Un doute persiste, toutefois, quant à la possibilité pour la Cour d’appel, non spécialisée et saisie par erreur, de soulever d’office son incompétence. La Cour de cassation ne se prononce pas sur ce point pourtant fondamental. Or, l’article 76 du Code de procédure civile dispose que « l'incompétence peut être prononcée d'office en cas de violation d'une règle de compétence d'attribution lorsque cette règle est d'ordre public ou lorsque le défendeur ne comparaît pas », auquel cas s’applique l’article L.444-1 A du Code de commerce déclarant d’ordre public les dispositions relatives aux pratiques restrictives de concurrence, y compris désignant la juridiction compétente en la matière. La Cour de cassation renvoie également à « la règle d'ordre public découlant de l'application combinée des articles L. 442-6, III, devenu L. 442-4, III, et D. 442-3, devenu D. 442-2, du code de commerce » désignant la juridiction compétente. Toutefois, la qualification d’ordre public de ces dispositions ne cesse d’être débattue par les juges français et européen. Par ailleurs, l’article 76 du Code de procédure civile ajoute que « devant la cour d'appel et devant la Cour de cassation, cette incompétence ne peut être relevée d'office que si l'affaire relève de la compétence d'une juridiction répressive ou administrative ou échappe à la connaissance de la juridiction française ». Par conséquent, il semblerait qu’en matière de pratiques restrictives de concurrence, l’incompétence ne puisse être soulevée d’office par la Cour d’appel non spécialisée ? Ce point mériterait d’être précisé.
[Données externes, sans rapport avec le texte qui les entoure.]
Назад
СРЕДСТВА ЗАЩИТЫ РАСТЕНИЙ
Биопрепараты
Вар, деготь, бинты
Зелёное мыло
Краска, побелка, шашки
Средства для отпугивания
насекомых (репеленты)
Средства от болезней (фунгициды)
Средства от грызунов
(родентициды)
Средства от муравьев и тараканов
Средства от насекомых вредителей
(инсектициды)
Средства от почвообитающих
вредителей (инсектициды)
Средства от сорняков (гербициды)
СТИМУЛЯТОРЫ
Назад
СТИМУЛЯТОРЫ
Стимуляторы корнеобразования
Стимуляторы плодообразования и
Enfin, si nous comprenons la volonté de cohérence et de sécurité juridique, dans l’intérêt des justiciables, visant à retenir que la méconnaissance d’une compétence exclusive (et non d’un pouvoir juridictionnel) doit être sanctionnée par une incompétence (et non une fin de non-recevoir), nous estimons, également, que cette volonté pourrait et devrait s’étendre à toute méconnaissance d’une compétence exclusive, bien au-delà du secteur des pratiques restrictives de concurrence, et notamment en matière de pratiques anticoncurrentielles (voir CA Aix-en-Provence, ch. 3-1, 5 février 2025, n° 24/07141).